Дачный сезон еще не начался, в вагонах электрички было малолюдно, Анна Константиновна с Антоном Николаевичем свободно устроились на скамейке около окошка по ходу поезда. Антон Николаевич достал из внутреннего кармана пальто очки и свежую «Правду», раскрыл ее, просматривая, и со стороны должно было казаться, что они не случайные и недавние знакомые, а муж и жена: Анна Константиновна со своей полухозяйственной сумкой, набитой съестными, для пикника, припасами, и Антон Николаевич, муж, который за долгую совместную жизнь обо всем уже с женой переговорил, ему интересней почитать газету. Впрочем, и в самом деле, впереди у них был целый день, успеют наговориться в лесной тишине, а не через грохот электрички.
Антон Николаевич озадачил сегодня Анну Константиновну: на все вопросы, куда едут, загадочно молчал или так же загадочно говорил: «Увидите, увидите». Даже с какого вокзала поедут, держал в тайне, а привез на Казанский, где не искал, какая касса и какая платформа, а безошибочно подошел к нужной кассе и уверенно вывел Анну Константиновну к поезду, а там сказал, в какой вагон лучше садиться, из чего она заключила, что он везет ее в хорошо знакомое ему место, хотя вспомнить, есть ли по этой дороге какие-нибудь достойные обозрения исторические памятники, не могла.
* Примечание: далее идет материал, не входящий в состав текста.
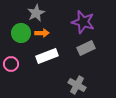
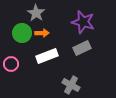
gray star: rotated 12 degrees counterclockwise
green circle: moved 1 px right
gray rectangle: moved 4 px left
gray cross: moved 6 px left
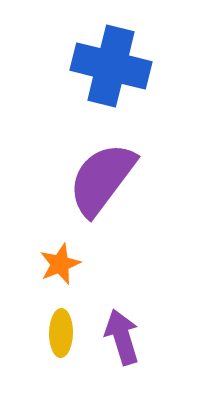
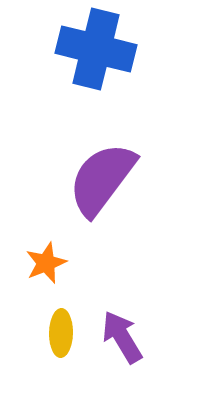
blue cross: moved 15 px left, 17 px up
orange star: moved 14 px left, 1 px up
purple arrow: rotated 14 degrees counterclockwise
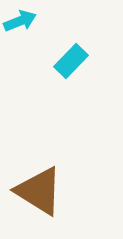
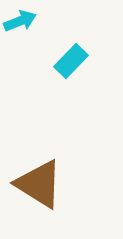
brown triangle: moved 7 px up
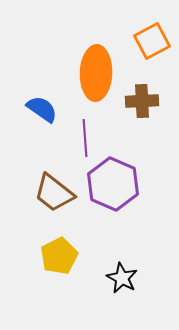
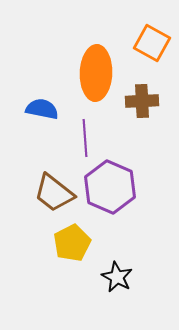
orange square: moved 2 px down; rotated 33 degrees counterclockwise
blue semicircle: rotated 24 degrees counterclockwise
purple hexagon: moved 3 px left, 3 px down
yellow pentagon: moved 13 px right, 13 px up
black star: moved 5 px left, 1 px up
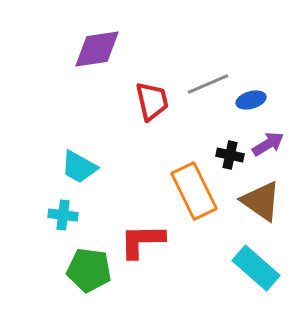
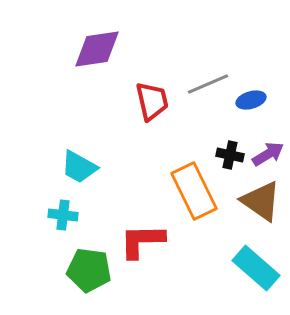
purple arrow: moved 10 px down
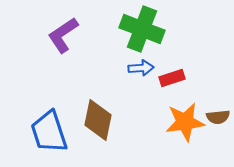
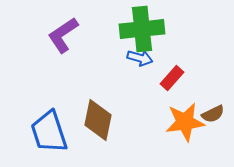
green cross: rotated 27 degrees counterclockwise
blue arrow: moved 1 px left, 10 px up; rotated 20 degrees clockwise
red rectangle: rotated 30 degrees counterclockwise
brown semicircle: moved 5 px left, 3 px up; rotated 20 degrees counterclockwise
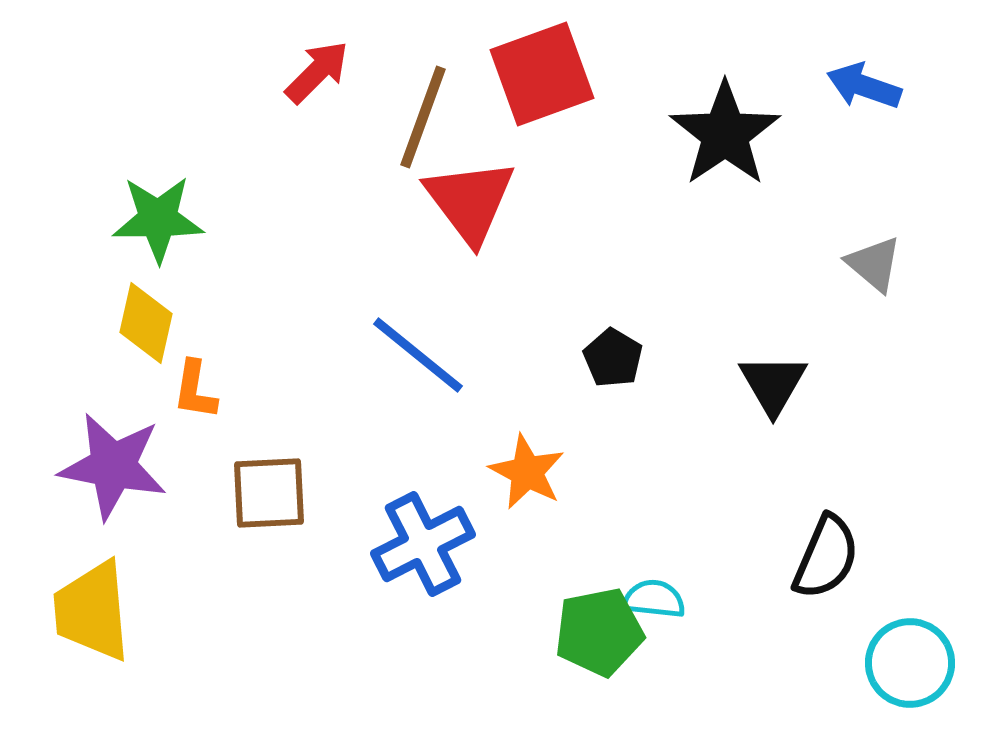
Анна Константиновна глядела в окно, за которым долго не было никакой природы, а все – стройки, новостройки, отвалы перекопанной земли, дымящиеся предприятия, индустриальные пейзажи, но потом, как и следовало быть, пошли наконец дачные платформы, луга, леса и перелески. В приоткрытые кое-где в вагоне оконные фрамуги подуло пахучей, не набравшей еще силы весенней листвой, влажной свежестью молодой травки, усыпанной желтыми шляпками новорожденных одуванчиков.
За всю дорогу обменялись несколькими незначащими фразами, и, когда Анна Константиновна отважилась все-таки спросить, скоро ли приедут, Антон Николаевич взглянул в окно и сказал, что как раз пора выходить: Кратово.